私が担当しているソフトウェア分野は、飛ばしたドローンが水たまりを自動で探して検知する画像認証技術と、検知した水たまりにボウフラがいるかどうかを人工知能を使って判定するという領域があります。
技術チームでのミーティングのようす
Q、それぞれの領域で難しい部分を教えてもらえますか。
金)
画像認証ではドローンが飛行したエリアでしっかりと水たまりを検知する部分です。水たまりは水たまりが存在している場所で8パターンに分けられます。
例えば、沼地や田んぼはもちろんですが、貯水池や水路なども水たまりですよね。それを撮り逃すことなく検知できるために捕捉する精度を向上させないといけません。
Q、ところで、水たまりにボウフラがいるかどうかは実際にその水たまりの水をよく観察しないといけないと思いますが、社員が現地にずっと滞在しているのでしょうか?
金)
出張という形で年に数回渡航はしていますが、駐在はしていません。シエラレオネの場合は、現地にある大学と協定を結んで現地の大学生に水たまりのデータを収集してもらっています。
温度計で水温を測定し、メジャーで水たまりの大きさを計測してもらうなどして、どんな条件の水たまりならボウフラがいるのか、またはいないのかの判定に活用します。
日本とは異なる環境。物品調達とデータの正確性の確保をしっかりと
Q、日本からシエラレオネという離れた場所のマネジメントは聞くだけで大変そうです。データ収集作業で苦労する点を教えてください。
金)
計測に必要な物品を揃えることとしっかりデータを取ってもらうことです。
シエラレオネは最貧国の一つと言われていることもあって、温度計だけでなく水をすくうための柄杓といった道具を入手すること自体が日本と違って難しいです。まずは品質のいい物品を揃えること。デジタルの水温計だと電池が切れたときの替えを用意するのが難しいので、できるだけアナログのものなどそういったところでも日本とは違ってきます。

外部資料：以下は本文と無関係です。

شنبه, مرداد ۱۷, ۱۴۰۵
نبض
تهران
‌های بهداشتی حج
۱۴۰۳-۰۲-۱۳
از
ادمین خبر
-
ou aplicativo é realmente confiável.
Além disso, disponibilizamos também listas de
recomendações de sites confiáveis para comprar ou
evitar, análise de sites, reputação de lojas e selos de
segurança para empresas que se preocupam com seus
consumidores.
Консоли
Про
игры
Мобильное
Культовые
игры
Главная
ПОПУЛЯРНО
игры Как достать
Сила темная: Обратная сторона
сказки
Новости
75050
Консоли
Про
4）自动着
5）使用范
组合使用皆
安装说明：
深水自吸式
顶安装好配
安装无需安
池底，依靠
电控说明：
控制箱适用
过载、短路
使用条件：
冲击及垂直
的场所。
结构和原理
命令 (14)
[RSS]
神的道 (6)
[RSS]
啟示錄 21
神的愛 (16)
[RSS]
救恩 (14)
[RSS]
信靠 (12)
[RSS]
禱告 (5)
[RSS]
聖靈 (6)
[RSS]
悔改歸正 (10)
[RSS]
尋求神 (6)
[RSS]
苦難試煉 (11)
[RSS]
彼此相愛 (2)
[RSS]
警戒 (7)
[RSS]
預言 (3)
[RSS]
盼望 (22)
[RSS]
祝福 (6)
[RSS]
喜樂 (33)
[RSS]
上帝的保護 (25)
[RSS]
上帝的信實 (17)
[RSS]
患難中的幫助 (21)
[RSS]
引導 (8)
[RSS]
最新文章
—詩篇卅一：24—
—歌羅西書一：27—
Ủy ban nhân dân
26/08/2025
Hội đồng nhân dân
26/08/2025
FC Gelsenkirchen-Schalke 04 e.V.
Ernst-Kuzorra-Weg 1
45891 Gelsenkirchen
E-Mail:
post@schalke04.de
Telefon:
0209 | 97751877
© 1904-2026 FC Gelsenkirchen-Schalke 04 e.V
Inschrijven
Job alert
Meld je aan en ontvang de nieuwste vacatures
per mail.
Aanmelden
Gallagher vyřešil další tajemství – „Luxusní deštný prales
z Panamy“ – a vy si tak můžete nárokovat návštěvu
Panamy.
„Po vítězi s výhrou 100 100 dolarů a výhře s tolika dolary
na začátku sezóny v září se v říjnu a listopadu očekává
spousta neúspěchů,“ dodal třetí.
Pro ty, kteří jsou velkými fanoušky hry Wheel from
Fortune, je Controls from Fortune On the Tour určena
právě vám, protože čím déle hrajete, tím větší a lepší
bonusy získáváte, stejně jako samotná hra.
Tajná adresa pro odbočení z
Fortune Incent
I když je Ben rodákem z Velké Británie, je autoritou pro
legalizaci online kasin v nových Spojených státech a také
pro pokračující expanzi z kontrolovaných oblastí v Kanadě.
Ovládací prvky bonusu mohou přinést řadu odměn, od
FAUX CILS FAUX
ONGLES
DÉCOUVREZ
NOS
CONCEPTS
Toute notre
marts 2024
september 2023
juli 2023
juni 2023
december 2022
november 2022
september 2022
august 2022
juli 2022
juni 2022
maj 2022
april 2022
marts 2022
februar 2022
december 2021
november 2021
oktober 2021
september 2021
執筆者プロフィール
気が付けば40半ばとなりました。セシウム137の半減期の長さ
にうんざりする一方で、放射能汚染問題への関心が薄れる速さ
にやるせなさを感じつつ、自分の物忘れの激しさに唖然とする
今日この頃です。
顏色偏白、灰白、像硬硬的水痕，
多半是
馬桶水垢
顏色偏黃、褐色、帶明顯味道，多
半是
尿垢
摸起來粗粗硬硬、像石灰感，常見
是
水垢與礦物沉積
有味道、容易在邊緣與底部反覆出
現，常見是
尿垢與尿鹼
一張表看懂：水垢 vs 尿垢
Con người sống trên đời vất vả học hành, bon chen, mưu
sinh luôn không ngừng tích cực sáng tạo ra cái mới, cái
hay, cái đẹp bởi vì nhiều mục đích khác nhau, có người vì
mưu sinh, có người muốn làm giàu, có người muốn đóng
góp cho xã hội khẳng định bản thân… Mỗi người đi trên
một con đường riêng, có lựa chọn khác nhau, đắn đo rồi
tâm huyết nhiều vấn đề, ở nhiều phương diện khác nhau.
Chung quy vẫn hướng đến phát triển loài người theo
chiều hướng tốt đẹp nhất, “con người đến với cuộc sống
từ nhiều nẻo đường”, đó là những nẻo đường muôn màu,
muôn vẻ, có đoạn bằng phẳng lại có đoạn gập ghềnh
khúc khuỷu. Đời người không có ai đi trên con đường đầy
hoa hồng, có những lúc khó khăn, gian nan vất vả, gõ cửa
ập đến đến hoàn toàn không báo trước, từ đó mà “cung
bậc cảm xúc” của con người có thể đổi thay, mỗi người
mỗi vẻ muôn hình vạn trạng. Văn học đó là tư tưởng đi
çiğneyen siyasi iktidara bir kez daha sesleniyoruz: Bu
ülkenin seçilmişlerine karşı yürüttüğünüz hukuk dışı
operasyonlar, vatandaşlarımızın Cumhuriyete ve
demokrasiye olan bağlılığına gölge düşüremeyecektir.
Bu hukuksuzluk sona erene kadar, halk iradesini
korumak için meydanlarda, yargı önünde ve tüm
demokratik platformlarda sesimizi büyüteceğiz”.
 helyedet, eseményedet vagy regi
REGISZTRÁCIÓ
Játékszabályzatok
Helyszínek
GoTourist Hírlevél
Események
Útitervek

あとは、データを正確に測ってもらうことですね。我々からすると思いつかないような方法で計測して「できた」と言ってきてしまうことケースがあります。例えば、水温計を使わないで、指を水たまりに浸して「これぐらいの温度だろう」というような。測ったとは言えないんですが、正確な計測にはなっていません。
データの正確性を担保することも難しいですね。もちろん今は体制がしっかりと整ったので、そうしたことはないですよ。
雇用を作って現地の方々の生活水準も底上げできれば
Q、SMCの今後の展開を教えてください。
金)
理想系として二つのパターンがあると思っています。
一つ目は、水たまりの検知から薬剤散布までを完全に自動で行うことです。毎日決まった時間にドローンが飛び立ち、検知とボウフラ判定を行い、ボウフラがいそうな水たまりに殺虫剤を散布することまで行います。
もう一つは人間が介在するパターンです。
日本と違ってアフリカでは労働人口は多いですが、仕事が少ない状況なんですよ。ですので、雇用を生み出すという視点からも殺虫剤の散布は現地の人にやってもらうという形です。
個人的には、雇用創出という側面からも、後者のパターンの方がいいのかな、と思っています。
社会貢献とビジネスが両立する。これ以上、理想的なことはない
Q、新卒でスタートアップに入るのは勇気がいると思いますが、ためらいはありませんでしたか?ソラテクノロジーの魅力をどこに感じますか?
金)
ドローンに関しては、社会的な需要とビジネス面が両立するケースが少ないと思っています。ただ、ソラテクノロジーが取り組んでいるマラリア対策は、社会的な意義も需要も大きいですし、ビジネス面での期待もできるのが魅力です。アフリカは空が広いのでドローンを飛ばすには最適です。
ドローンでアフリカを発展させてゆくゆくは「アフリカ航空工学の父」と呼ばれたいです。
日本で働いていて仕事でアフリカに行くことは限られていると思いますが、ソラテクノロジーはアフリカが主戦場なので頻繁に行きます。僕が最初にいったのはシエラレオネでした。確かに衣食住の環境は良好とは言えませんが、慣れてくるとアフリカに行くことが癖になります。日本とはまったく違うアフリカを知るとアフリカの魅力に気付かされますね。
Q、記事を読んでくれている人へメッセージがあればお願いします
金)
ドローンとAIを使ってマラリアを撲滅するという事業自体に夢やロマンがありますよね。これに取り組んでいる他の企業はいないと言ってもいいぐらいなので、拡大するしかないと思います。
マラリアは年間約2億4700万人が感染し、推計61万人が死亡しています。その人たちのためにやっていると思うと社会的な意義が大きい仕事です。
社会貢献をした上で、ビジネスとしても稼げる。これ以上、理想的なことはないはずです。
■あとがき
ソフトウェア分野でソラテクノロジーを支えてくれている金さん。参加した国際学会で「best students paper」に選出されたことあるほどの知識とスキルを備えています。そんな金さんは、社内でムードメーカーで愛されキャラです。
写真から分かる通り、金さんの周りには笑顔が溢れています。研修旅行のカラオケでは歌でみんなを笑わせてくれました。
ソラテクノロジーに欠かせないキーパーソンの金さんのこれからの活躍を、いやがうえにも期待してしまいます。